CRISPRdiff

Introduction

cctk crisprdiff is a visualization tool to explore the relationships between CRISPR arrays. It draws arrays as a sequence of rectangles where spacers that are unique to a single array are represented by small, black rectangles, while spacers present in multiple arrays are represented by larger rectangles with a fill and outline colour combination that is unique to that spacer. Spacers that are present in two arrays drawn next to each other are connected by a line to highlight this relationship. The colour of the line connecting spacers present in two arrays is the same as the fill colour of the spacers.

This representation is intended to highlight where and what the similarities are between a group of arrays, and is therefore best suited to sets of related arrays.

Before you run

cctk crisprdiff requirs only an Array_IDs.txt or Array_seqs.txt file as input. By default, all arrays present in the input file will be drawn. However, if not all of the arrays are related to one another the resulting plot will be harder to interpret (busy plot, harder to assign visually distinct colours to spacers). It is therefore recommended that you run cctk crisprdiff only on smaller batches of your arrays that share spacers.

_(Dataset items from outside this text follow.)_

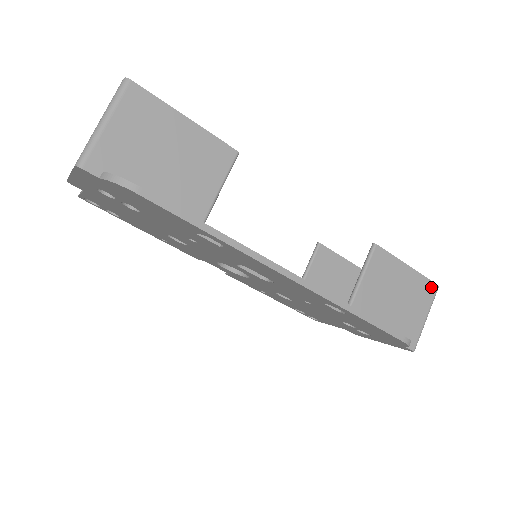
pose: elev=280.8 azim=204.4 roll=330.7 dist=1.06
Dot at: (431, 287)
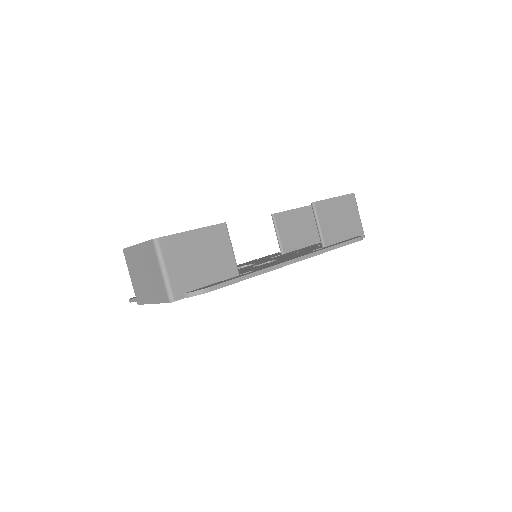
Dot at: (351, 197)
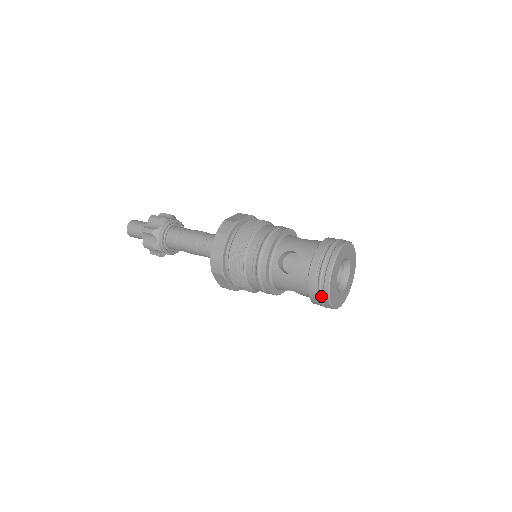
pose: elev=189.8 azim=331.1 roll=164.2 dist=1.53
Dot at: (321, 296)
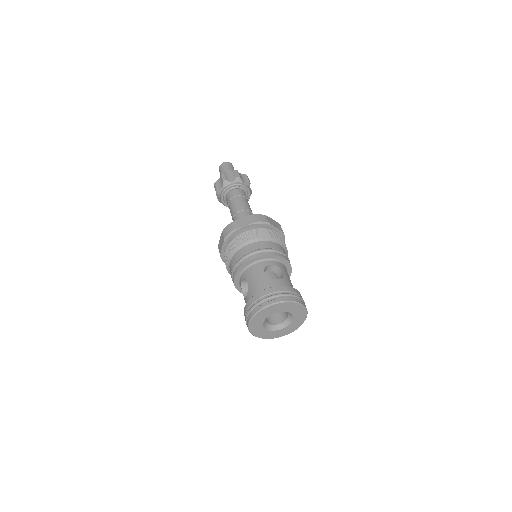
Dot at: occluded
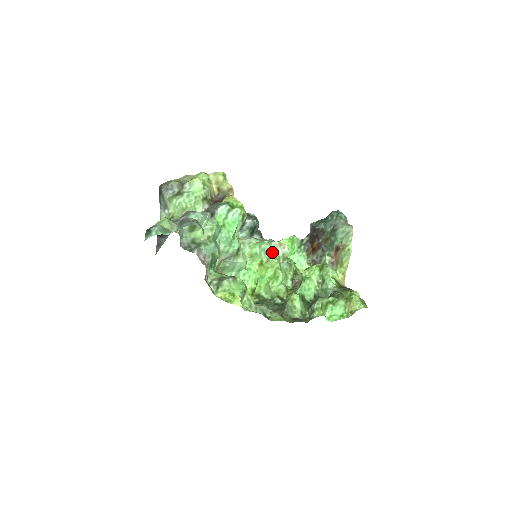
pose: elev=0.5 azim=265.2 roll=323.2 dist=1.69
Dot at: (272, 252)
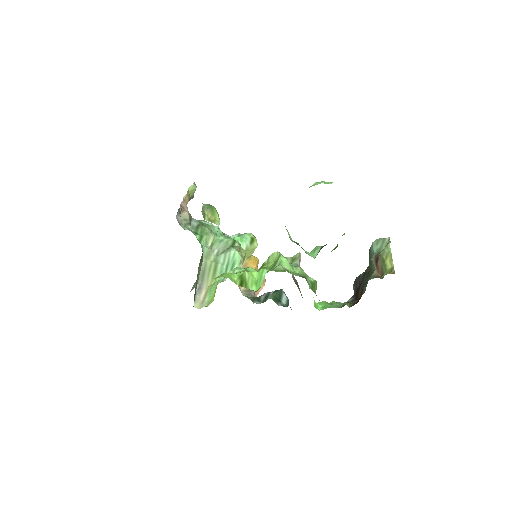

If you identified CRISPR arrays using cctk minced or cctk blast, you will have a Array_network.txt file among the output of those tools. This file can be visualized using a network visualization tool such as cytoscape and clusters of related arrays can be selected easily. See the section Exploring CRISPR array relationships using a network representation for an example of how this workflow may look.

Basic Usage

cctk crisprdiff requires two command line inputs: an Array_IDs.txt (or Array_seqs.txt) file using -a, and the name of the desired output file using -o.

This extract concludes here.